On Thu, 8 Sep 2016, Jeff King wrote:
> On Thu, Sep 08, 2016 at 09:29:58AM +0200, Johannes Schindelin wrote:
> > sorry for the late answer, I was really busy trying to come up with a new
> > and improved version of the patch series, and while hunting a bug I
> > introduced got bogged down with other tasks.
> No problem. I am not in a hurry.
I kind of am. The second half of September, I won't be able to do much of
anything Git-related, and this is a major bug that blocks some important
So I kind of have to press on that front.
> I think I'd rather just have:
> #ifndef REG_STARTEND
> #error "Your regex library sucks. Compile with NO_REGEX=NeedsStartEnd"
Done. Although I permitted myself to reword this a little ;-)
> One other question about REG_STARTEND is: what does it do with NULs
> inside the buffer? Certainly glibc (and our compat/regex) treat it as a
> buffer with a particular length and ignore embedded NULs, as we want.

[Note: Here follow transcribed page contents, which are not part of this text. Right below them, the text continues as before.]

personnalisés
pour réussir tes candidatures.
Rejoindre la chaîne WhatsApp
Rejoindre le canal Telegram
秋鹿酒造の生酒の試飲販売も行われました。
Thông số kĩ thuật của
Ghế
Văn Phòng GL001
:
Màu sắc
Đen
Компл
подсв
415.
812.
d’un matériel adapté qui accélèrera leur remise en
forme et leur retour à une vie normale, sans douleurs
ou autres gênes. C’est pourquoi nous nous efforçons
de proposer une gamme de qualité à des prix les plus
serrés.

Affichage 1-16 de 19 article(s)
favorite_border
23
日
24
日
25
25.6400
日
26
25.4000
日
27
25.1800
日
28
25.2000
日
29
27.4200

> But the NetBSD documentation says only:
> REG_STARTEND The string is considered to start at string +
> pmatch.rm_so and to have a terminating NUL
> located at string + pmatch.rm_eo (there need not
> actually be a NUL at that location),
> Besides avoiding a segfault, one of the benefits of regcomp_buf() is
> that we will now find pickaxe-regex strings inside mixed binary/text
> files. But it's not clear to me that NetBSD's implementation does this.

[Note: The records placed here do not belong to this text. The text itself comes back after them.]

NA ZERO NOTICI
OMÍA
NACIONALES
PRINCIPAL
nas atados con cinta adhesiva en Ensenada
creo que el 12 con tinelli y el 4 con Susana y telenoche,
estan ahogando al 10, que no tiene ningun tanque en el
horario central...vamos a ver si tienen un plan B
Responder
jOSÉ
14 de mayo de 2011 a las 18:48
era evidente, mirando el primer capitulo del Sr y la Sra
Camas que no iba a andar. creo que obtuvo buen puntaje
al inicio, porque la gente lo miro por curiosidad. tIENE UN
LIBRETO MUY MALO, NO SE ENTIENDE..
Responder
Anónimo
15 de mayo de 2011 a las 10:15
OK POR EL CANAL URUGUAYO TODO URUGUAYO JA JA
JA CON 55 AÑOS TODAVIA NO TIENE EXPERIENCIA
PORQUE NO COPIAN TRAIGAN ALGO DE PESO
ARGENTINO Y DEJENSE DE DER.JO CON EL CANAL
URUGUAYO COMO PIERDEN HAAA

> I guess we can assume it is fine (it is certainly no _worse_ than the
> current behavior), and if people's platforms do not handle it, they can
> build with NO_REGEX.
René mentioned in f96e567 (grep: use REG_STARTEND for all matching if
available, 2010-05-22) something along the lines of REG_STARTEND being
able to parse beyond NULs. My interpretation of NetBSD's documentation
agrees with your interpretation, though, that the buffers are still
thought of as being NUL-terminated, even if rm_eo makes the code *not*
look at that particular NUL.
Be that as it may: it is completely outside the purpose of my patch series
to take care of making it possible for Git's regex functions to match
buffers with embedded NULs. The only purpose of my patch series is to fix
the crash that was reported to me due to regexec() reading past a mmap()ed
buffer. I already let myself being talked into fixing more things than
that, and I have to leave it at that.